> _REQUIRED ACTION_:
From the entries below, pick out each line containing the string "дослідження". Case counts.

[Collection entries]
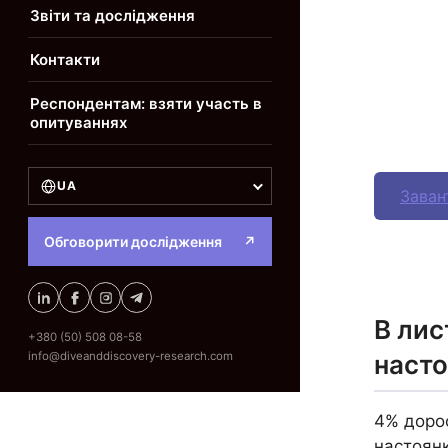
Звіти та дослідження
Контакти
Респондентам: взяти участь в
опитуваннях
UA
Заван
Обговорити дослідження
↗
В лис
+380 (50) 508 08-58
info@diveanddiscovery-research.com
насто
4% дорос
настоянк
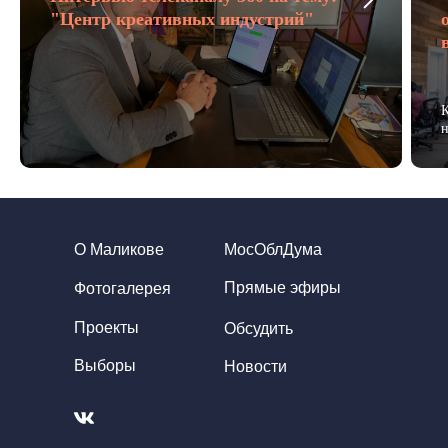
"Центр креативных индустрий"
К
н
О Маликове
МосОблДума
Прямые эфиры
Фотогалерея
Проекты
Обсудить
Выборы
Новости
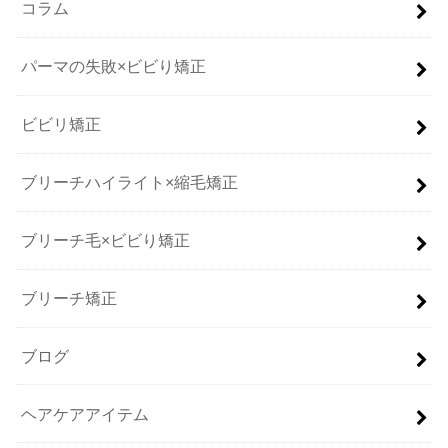
コラム
パーマの失敗×ビビり矯正
ビビリ矯正
ブリーチハイライト×縮毛矯正
ブリーチ毛×ビビり矯正
ブリーチ矯正
ブログ
ヘアケアアイテム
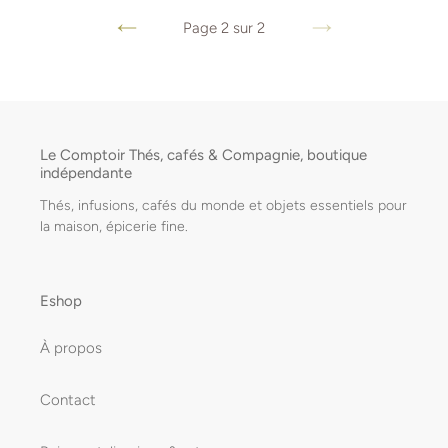
Page 2 sur 2
PAGE
PAGE
PRÉCÉDENTE
SUIVANTE
Le Comptoir Thés, cafés & Compagnie, boutique
indépendante
Thés, infusions, cafés du monde et objets essentiels pour
la maison, épicerie fine.
Eshop
À propos
Contact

> _EXERCISE SOLUTION_:
Звіти та дослідження
Обговорити дослідження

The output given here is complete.